Reproduce every line of the records below word for word, leaving out the pictures.

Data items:

* start *

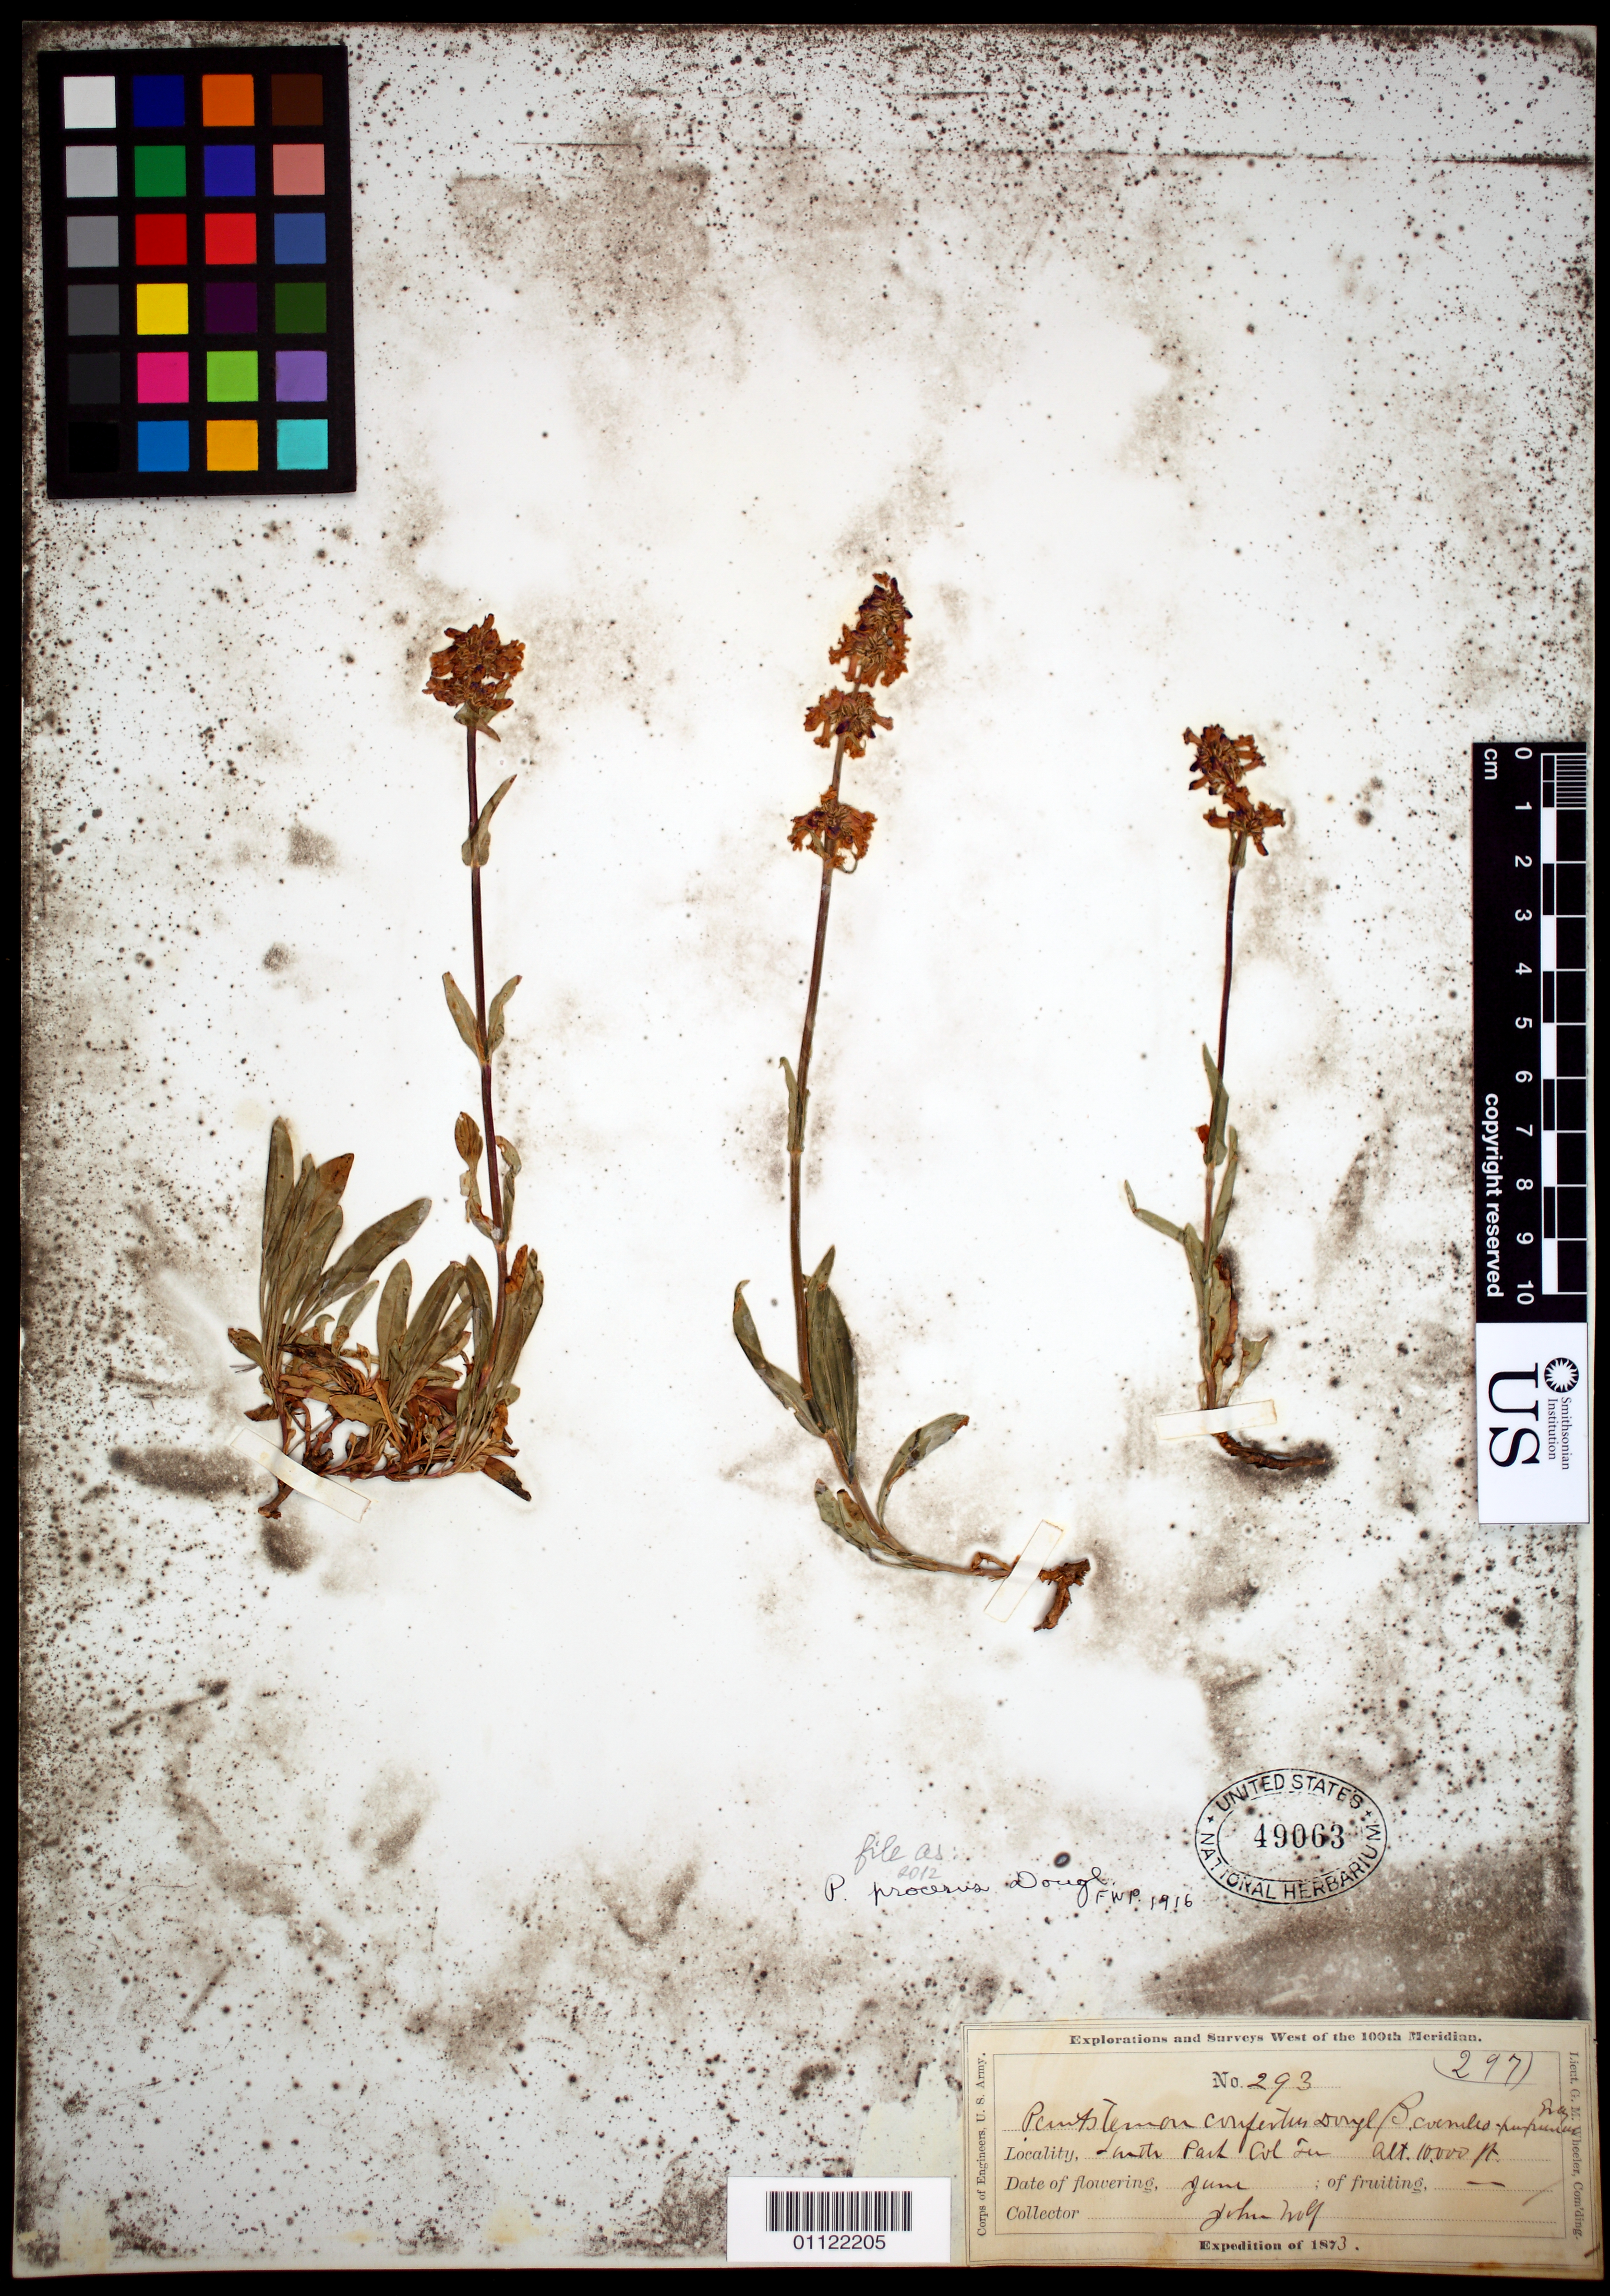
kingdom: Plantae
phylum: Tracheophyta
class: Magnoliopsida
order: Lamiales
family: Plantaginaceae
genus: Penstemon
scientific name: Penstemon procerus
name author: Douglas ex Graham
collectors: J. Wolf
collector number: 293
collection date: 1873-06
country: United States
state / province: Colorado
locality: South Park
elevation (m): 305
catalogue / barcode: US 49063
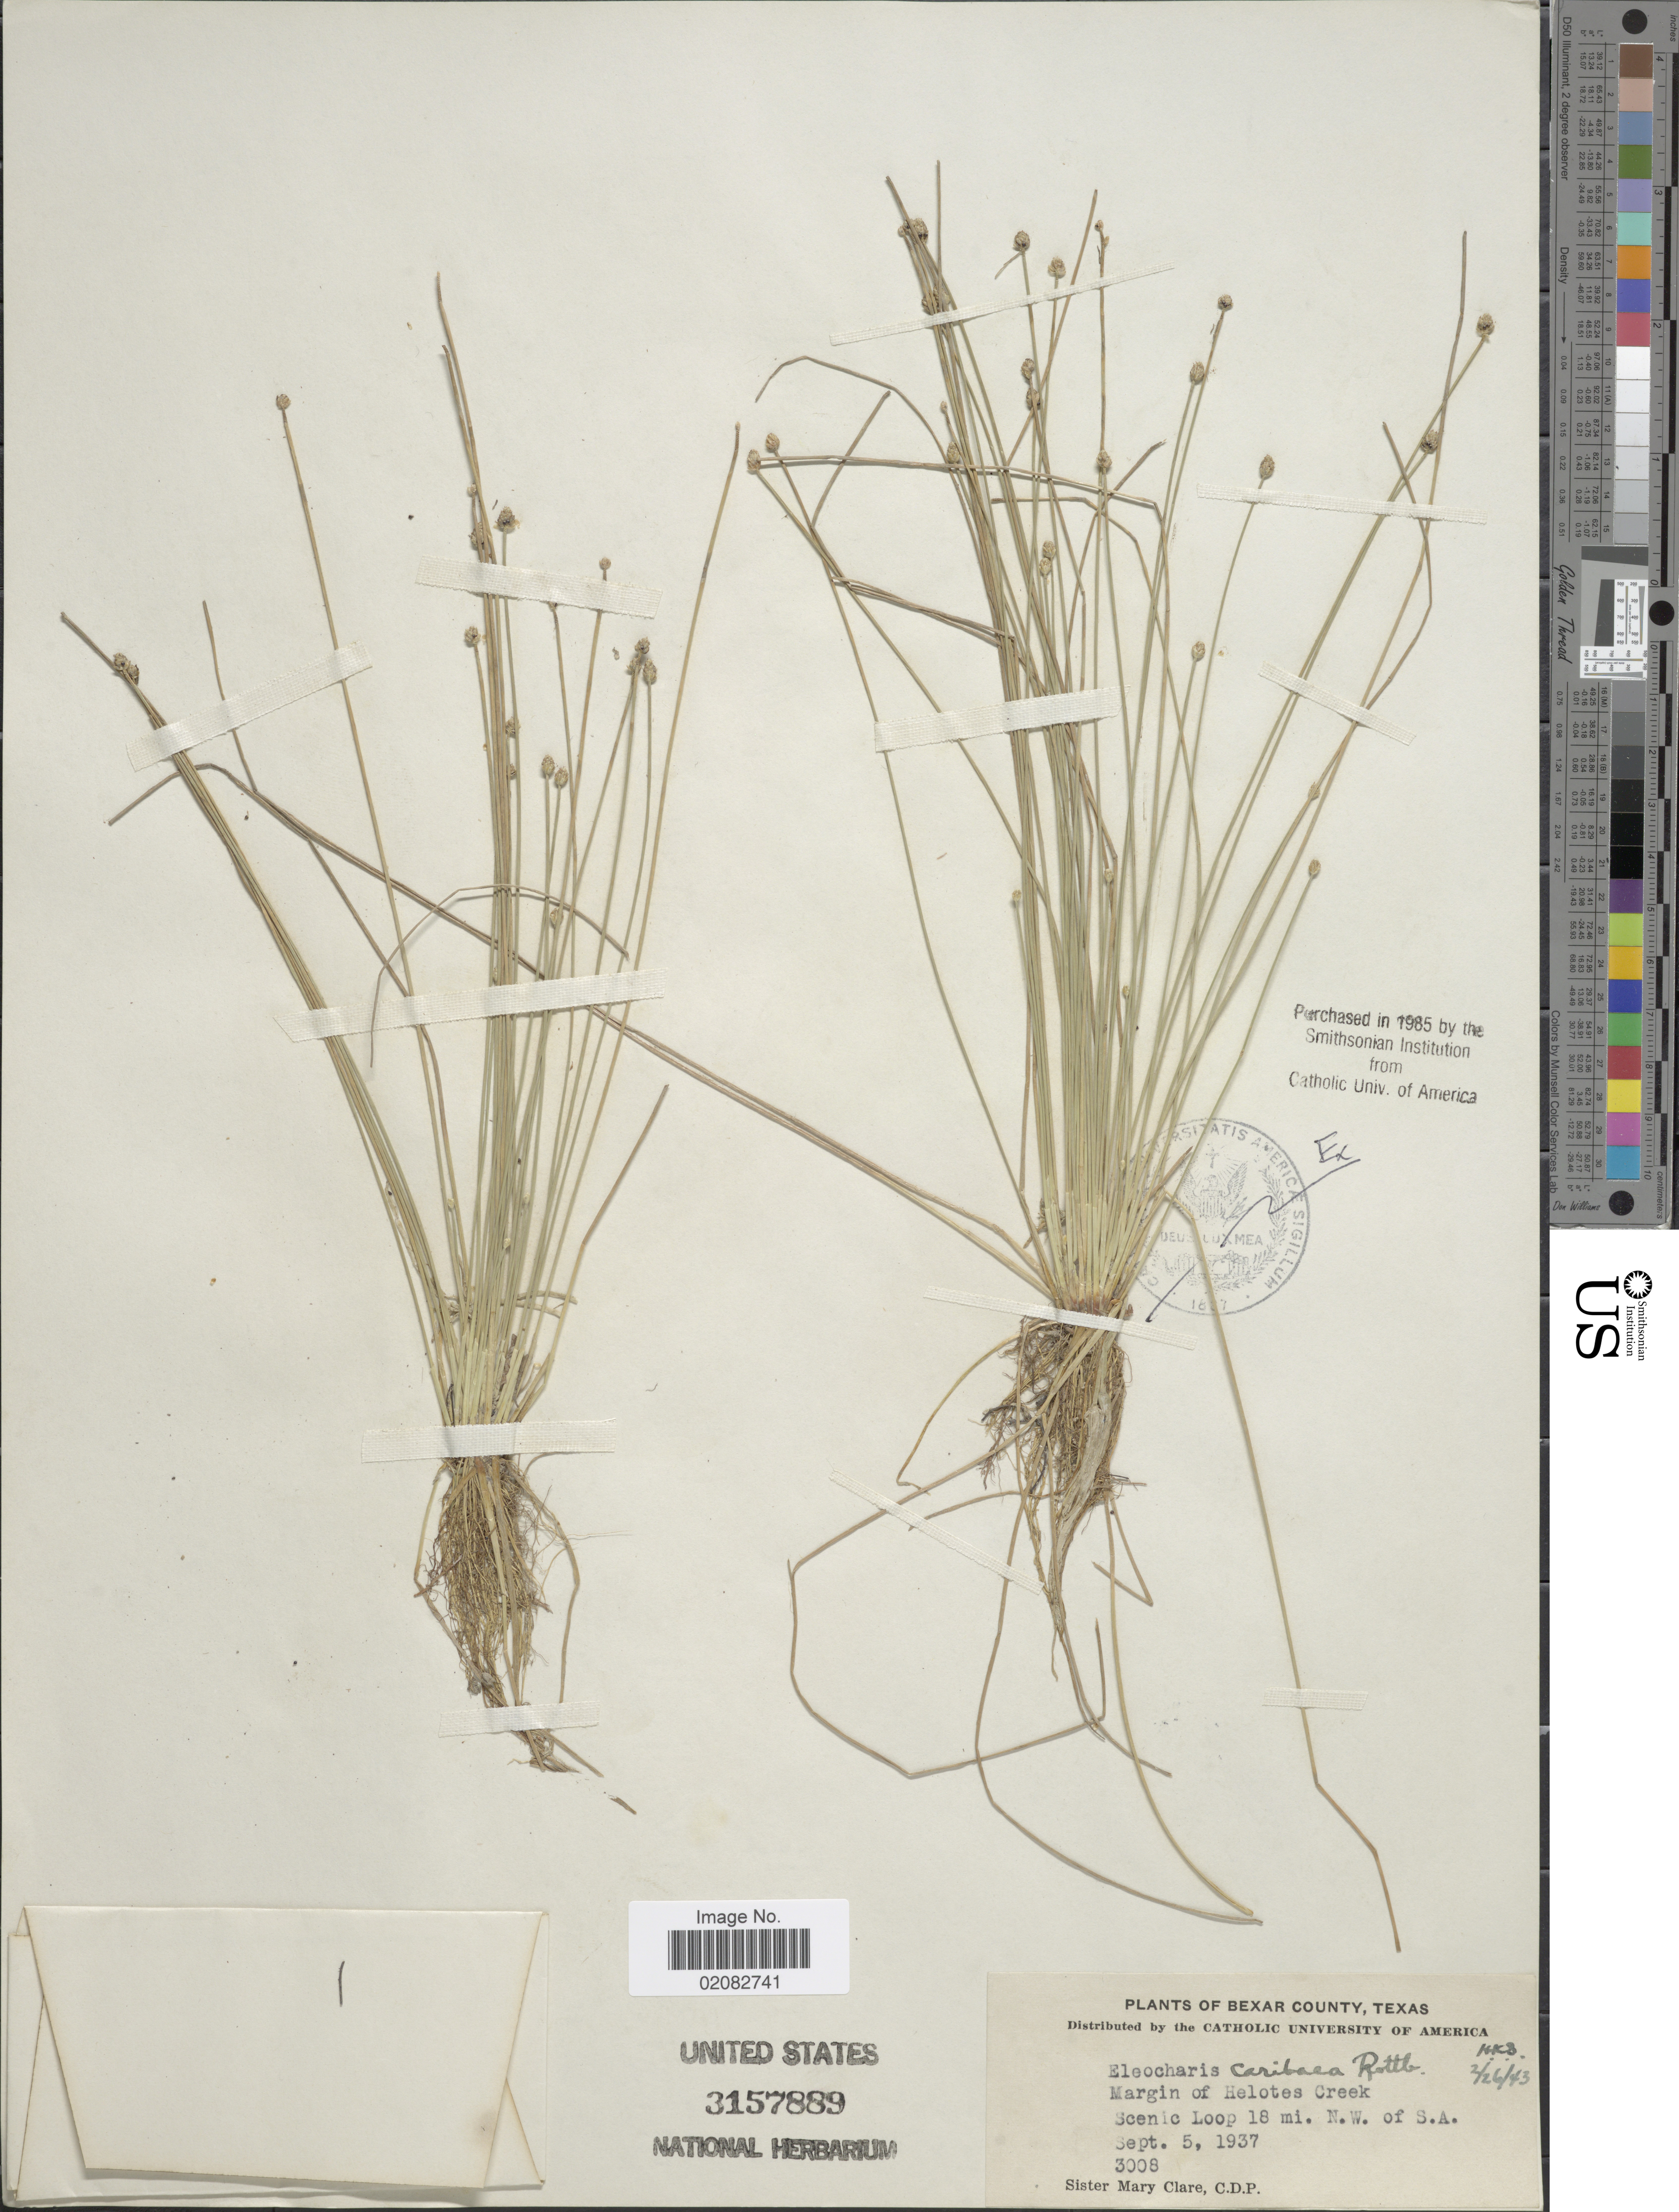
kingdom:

* end *

_SOLUTION TO THE PROBLEM_:
kingdom: Plantae
phylum: Tracheophyta
class: Magnoliopsida
order: Lamiales
family: Plantaginaceae
genus: Penstemon
scientific name: Penstemon procerus
name author: Douglas ex Graham
collectors: J. Wolf
collector number: 293
collection date: 1873-06
country: United States
state / province: Colorado
locality: South Park
elevation (m): 305
catalogue / barcode: US 49063
kingdom:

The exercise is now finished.